### Blog: Validating Type I and II Errors in A/B Tests in R

In the below work, we will intentionally leave out **statistics** theory and attempt to develop an intuitive sense of what type I(false-positive) and type II(false-negative) errors represent when comparing metrics in A/B tests.

One of the problems plaguing the analysis of A/B tests today is known as the “peeking problem.” To better understand what “peeking” is, it helps to first understand how to properly run a test. We will focus on the case of testing whether there is a difference between the conversion rates `cr_a`

and `cr_b`

for groups A and B. We define conversion rate as the total number of conversions in a group divided by the total number of subjects. The basic idea is that we create two experiences, A and B, and give half of the randomly-selected subjects experience A and half B. Then after some number of users have gone through our test, we measure how many conversions happened in each group. The important question is, how many users do we need to have in groups A and B in order to measure a difference in conversion rates of a particular size?
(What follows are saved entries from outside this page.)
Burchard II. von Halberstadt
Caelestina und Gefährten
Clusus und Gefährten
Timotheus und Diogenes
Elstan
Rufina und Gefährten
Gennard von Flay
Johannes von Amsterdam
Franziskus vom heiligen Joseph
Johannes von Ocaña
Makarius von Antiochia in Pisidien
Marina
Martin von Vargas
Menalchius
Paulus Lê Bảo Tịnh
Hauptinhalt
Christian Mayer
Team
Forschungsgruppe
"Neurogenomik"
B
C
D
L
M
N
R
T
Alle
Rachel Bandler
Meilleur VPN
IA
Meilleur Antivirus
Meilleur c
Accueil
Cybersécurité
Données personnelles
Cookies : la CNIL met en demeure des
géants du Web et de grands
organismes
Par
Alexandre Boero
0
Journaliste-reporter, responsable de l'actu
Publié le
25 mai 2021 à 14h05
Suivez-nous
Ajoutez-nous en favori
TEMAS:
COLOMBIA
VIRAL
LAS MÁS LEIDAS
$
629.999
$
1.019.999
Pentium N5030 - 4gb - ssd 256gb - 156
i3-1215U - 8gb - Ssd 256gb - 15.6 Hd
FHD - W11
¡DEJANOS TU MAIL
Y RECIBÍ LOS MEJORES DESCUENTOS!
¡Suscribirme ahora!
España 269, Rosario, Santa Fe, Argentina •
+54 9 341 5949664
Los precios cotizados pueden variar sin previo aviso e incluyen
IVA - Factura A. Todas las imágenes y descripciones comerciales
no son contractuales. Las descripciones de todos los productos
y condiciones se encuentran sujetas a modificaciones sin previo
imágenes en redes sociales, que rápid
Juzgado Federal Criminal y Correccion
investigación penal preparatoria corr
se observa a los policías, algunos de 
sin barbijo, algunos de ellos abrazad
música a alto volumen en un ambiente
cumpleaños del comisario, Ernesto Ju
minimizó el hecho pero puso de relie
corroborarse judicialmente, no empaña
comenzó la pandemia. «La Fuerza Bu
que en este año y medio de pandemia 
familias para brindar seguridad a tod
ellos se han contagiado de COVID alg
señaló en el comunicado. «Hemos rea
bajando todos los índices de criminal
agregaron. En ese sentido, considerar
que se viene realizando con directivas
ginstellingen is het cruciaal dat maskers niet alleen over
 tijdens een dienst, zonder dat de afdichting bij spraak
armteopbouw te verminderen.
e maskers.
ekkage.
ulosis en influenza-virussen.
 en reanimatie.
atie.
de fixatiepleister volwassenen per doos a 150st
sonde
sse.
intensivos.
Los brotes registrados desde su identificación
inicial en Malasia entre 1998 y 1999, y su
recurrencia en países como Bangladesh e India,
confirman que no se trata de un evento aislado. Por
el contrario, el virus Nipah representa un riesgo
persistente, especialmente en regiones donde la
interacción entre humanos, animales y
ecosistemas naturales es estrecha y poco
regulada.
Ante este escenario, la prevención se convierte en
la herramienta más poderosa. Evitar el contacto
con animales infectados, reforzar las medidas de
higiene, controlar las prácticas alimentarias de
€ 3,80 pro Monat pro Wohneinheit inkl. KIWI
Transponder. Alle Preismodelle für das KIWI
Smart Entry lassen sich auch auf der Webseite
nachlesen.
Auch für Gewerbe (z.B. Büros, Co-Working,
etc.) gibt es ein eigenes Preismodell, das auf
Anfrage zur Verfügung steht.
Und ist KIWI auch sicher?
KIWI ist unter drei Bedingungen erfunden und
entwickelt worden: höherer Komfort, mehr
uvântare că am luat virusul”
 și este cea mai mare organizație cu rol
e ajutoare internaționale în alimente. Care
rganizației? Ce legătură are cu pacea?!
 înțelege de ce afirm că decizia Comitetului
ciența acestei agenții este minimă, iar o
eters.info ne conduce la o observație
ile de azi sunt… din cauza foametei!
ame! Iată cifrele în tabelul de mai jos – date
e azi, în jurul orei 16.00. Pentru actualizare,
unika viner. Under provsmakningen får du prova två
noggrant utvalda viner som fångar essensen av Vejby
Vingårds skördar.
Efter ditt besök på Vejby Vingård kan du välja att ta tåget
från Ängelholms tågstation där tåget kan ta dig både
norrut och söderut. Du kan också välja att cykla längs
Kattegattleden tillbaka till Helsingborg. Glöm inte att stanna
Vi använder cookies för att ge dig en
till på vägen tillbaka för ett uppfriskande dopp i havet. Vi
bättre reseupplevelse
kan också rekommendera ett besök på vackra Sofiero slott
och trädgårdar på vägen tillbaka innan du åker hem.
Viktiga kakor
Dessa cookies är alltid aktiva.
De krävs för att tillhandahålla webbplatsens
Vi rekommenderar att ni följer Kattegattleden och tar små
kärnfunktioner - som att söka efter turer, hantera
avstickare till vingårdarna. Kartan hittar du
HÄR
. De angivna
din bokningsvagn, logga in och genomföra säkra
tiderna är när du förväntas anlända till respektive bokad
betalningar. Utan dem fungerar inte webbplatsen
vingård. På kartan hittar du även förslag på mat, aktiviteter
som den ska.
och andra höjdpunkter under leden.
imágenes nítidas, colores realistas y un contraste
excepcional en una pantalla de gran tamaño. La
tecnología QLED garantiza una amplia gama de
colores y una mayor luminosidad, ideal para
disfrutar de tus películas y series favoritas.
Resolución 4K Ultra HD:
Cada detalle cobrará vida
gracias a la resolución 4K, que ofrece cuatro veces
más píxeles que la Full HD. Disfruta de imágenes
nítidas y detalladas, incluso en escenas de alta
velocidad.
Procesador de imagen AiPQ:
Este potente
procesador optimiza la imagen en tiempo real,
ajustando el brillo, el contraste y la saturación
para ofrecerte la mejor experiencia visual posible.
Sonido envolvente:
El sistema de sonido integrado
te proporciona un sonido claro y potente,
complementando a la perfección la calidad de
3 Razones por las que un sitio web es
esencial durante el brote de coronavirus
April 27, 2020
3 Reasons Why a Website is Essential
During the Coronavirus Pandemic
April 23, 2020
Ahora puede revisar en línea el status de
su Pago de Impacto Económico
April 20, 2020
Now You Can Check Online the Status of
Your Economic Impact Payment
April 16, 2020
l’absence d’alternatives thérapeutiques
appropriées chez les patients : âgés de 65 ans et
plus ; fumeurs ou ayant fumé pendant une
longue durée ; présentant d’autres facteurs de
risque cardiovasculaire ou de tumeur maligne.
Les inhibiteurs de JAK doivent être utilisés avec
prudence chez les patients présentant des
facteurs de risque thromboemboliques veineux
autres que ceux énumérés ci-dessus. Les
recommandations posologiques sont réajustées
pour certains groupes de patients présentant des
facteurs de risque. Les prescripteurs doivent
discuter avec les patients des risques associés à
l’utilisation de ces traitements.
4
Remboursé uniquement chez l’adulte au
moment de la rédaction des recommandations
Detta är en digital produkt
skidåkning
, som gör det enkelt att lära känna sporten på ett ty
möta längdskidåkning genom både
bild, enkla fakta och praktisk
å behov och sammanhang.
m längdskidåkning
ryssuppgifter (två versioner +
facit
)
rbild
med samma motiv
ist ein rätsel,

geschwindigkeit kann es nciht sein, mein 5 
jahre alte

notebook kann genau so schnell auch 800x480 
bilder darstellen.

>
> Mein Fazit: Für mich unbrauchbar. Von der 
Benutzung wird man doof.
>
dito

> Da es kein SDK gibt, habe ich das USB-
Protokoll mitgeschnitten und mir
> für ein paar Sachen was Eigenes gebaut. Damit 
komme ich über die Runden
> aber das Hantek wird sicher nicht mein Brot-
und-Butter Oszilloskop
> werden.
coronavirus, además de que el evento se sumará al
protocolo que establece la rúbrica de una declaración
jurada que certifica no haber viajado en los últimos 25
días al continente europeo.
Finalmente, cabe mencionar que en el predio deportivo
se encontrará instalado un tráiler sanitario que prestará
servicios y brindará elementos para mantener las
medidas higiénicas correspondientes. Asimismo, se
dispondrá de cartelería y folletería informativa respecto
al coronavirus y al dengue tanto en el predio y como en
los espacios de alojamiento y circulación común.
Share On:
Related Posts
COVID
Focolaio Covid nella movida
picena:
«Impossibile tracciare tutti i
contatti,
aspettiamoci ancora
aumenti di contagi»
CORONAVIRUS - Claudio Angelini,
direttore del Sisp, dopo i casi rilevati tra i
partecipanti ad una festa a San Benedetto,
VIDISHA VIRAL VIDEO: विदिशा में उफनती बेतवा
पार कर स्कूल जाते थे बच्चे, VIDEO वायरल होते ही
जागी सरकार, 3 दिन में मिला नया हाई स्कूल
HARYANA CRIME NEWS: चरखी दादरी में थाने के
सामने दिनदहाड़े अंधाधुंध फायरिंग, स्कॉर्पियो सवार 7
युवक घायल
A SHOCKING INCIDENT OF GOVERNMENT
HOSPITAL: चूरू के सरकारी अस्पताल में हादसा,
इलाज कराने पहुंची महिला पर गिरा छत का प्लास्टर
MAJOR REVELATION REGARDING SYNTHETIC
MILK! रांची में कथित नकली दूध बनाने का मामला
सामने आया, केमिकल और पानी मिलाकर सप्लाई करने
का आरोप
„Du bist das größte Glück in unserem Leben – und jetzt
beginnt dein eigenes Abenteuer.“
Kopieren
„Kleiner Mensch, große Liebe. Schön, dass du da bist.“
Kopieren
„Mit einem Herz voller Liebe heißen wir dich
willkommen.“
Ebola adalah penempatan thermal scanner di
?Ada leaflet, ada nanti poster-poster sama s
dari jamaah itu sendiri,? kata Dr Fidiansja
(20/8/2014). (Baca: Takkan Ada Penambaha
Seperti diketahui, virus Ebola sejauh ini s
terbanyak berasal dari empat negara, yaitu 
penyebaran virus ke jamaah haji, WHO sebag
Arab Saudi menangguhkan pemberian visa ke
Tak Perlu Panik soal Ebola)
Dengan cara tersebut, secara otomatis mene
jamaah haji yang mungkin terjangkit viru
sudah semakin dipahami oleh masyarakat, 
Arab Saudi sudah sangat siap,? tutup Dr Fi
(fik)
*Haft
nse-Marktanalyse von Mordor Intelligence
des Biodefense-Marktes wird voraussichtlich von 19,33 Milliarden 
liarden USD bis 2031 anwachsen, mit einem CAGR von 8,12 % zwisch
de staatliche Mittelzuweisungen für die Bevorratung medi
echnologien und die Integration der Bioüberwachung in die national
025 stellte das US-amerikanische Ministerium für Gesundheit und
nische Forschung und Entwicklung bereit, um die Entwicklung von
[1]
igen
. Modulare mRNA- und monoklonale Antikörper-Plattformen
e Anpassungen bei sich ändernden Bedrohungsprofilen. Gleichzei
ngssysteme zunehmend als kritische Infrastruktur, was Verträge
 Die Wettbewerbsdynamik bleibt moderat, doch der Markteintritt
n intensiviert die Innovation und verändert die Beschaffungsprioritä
In order to correctly run a test, one should first calculate the required sample size by doing a power calculation. This is easily done in R using the `pwr`

library and requires a few parameters: the desired significance level (the false positive rate), the desired statistical power (1-false negative rate), the minimum detectable effect, and the baseline conversion rate `cr_a`

.

`library(pwr)`

mde <- 0.1 # minimum detectable effect

cr_a <- 0.25 # the expected conversion rate for group A

alpha <- 0.05 # the false positive rate

power <- 0.80 # 1-false negative rate

`ptpt <- pwr.2p.test(h = ES.h(p1 = cr_a, p2 = (1+mde)*cr_a), `

sig.level = alpha,

power = power

)

n_obs <- ceiling(ptpt$n)

This result tells us is that we need to observe 4860 subjects in each of the A and B test groups if we want to detect a difference of 10% in their conversion rates. Once we have observed that quantity, we can calculate whether there is a statistically significant difference between the two sets of observations via a t-test.

Given the parameters we included in our power calculation, there are two things to be aware of:

- there is a 5% chance that our t-test will predict that there is a statistically significant difference when in fact there isn’t. That is a result of our alpha parameter, which sets a false-positive rate of 5%.
- there is a 20% chance that the t-test will predict no difference when there actually was a difference (a false negative). This is the false-negative rate (or 1-power), and is commonly referred to as beta.

### Illustrating alpha and beta parameters

Let’s try to illustrate this through a simulation. We’ll simulate two sequences of conversions with conversion rates such that `cr_b = (1+mde)*cr_a`

. We’ll then run a t-test comparing all of the available observations of the two groups **each time we have a new pair of observations**. If the p-value of the t-test is below 5%, we will reject the null-hypothesis that there is no difference between the distributions; hence, `p.value < 0.05`

implies there is a statistically significant difference between the conversion rates. Finally, we’ll plot `1-p.value`

to represent “confidence” relative to where we are in the sequence. This essentially simulates what we would see **if we were to continually monitor p-values** as subjects convert or abandon. We add the 95% confidence line horizontally, as well as a vertical line at `n_obs`

, the number of observations our power calculation says to use to conduct a t-test.

`library(ggplot2)`

set.seed(2)

`# make our "true" effect larger than the mde`

effect <- mde

cr_b <- (1+effect)*cr_a

observations <- 2*n_obs

`# a sequence of {0,1} conversions`

conversions_a <- rbinom(observations, 1, cr_a)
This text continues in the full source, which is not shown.